The island of Bohol, sitting elegantly between several islands of Visayas and Mindanao, took different forms throughout its geologic history. Its parts did not come together in one fell swoop, but was pieced together geologically for long, long, long time. From its lowly undersea abyssal beginnings to its subaerial idyllic magnificence, its geologic history is marked by periods of tectonic turbulence and occasional quiescence spanning nearly a hundred and fifty million years in the making.

Its oldest rock, Alicia Schist, was forged in the depths of the sea between the Late Jurassic to Early Cretaceous (146 mya – 66 mya). It started as sediments that were deposited in an ocean basin far from its present location. The sediments were later metamorphosed into schist during its undersea lithospheric tectonic movements before converging with the Bohol Ophiolite. The Bohol Ophiolite is a slice of complete oceanic lithosphere that formed nowhere near its present spot. It was forged in the depths of an ancient sea as well. For a very protracted time during the Cretaceous to Paleocene (66 mya – 56 mya), it ramped onto the older Alicia Schist during their tectonic convergence, and thus shaped the basement rocks of Bohol on top of which all the other younger rocks were built upon.

Between the Paleocene to Late Eocene times (56 mya – 38 mya) there was a prolonged period of either an emergence from the sea, causing the erosion of rocks, or an absence of deposition, such that the rock record went missing altogether. However, a surge in undersea volcanism and deposition during the Late Eocene to Oligocene produced the Ubay Formation, with its volcanic rocks and interlayering sedimentaries. Meanwhile during the Early Oligocene (33 mya – 27 mya), the western part of the sea was favorably quiet and calm for the deposition of low energy Ilihan Shale.

Continuous magmatism below the surface of the rocks by the Late Oligocene time (27 mya – 23 mya) supplied molten material for the various igneous intrusions that were cutting through the older rocks. These now hardened rock intrusions such as Getafe Andesite, Talibon Diorite and Jagna Andesite, can be observed in either the northern part of Bohol or in the southeast.
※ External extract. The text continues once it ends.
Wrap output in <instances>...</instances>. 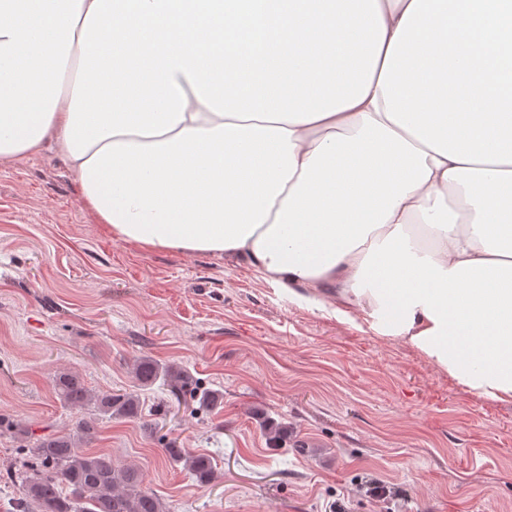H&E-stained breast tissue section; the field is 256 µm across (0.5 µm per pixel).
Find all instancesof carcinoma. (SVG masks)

The fledgling undersea platform of Bohol was beginning to take shape, mass and space, but was still well and truly submerged. In some places it had the right conditions for temperature and water depth to hold a niche for conquering minute organisms, such as forams, and invertebrates, such as corals, that make up some of the limestone from these early times. Orbitoid forams comprise the Wahig Limestone, which was formed in the Early to Middle Miocene (23 mya – 11 mya). A possibly brief period of falling sea or emerging land promoted erosion of the Wahig Limestone real estate and some older rocks. Another subsequent submergence provided excellent conditions for the planktic forams and nanoplanktons that later became part of the clastics, volcaniclastics and limestones of the Carmen Formation at the end of the Middle Miocene. The underwater environment in the continuously shallowing sea in the Late Miocene (11 mya – 5 mya) was suitable for the establishment of widespread coral reefs that formed the Sierra Bullones Limestone on top of the Carmen Formation, especially in the east. In the west, the growing undersea platform provided a niche for the extensive reef forming species which comprise the limestone member of the Maribojoc Formation by the Pliocene time (5 mya – 2 mya). Slow emergence of the land in the Late Pleistocene time (0.126 mya – 0.117 mya), due in part to tectonic movements and the eventual erosion of the land, contributed to the sculpting of the landscape of Bohol that we now see today.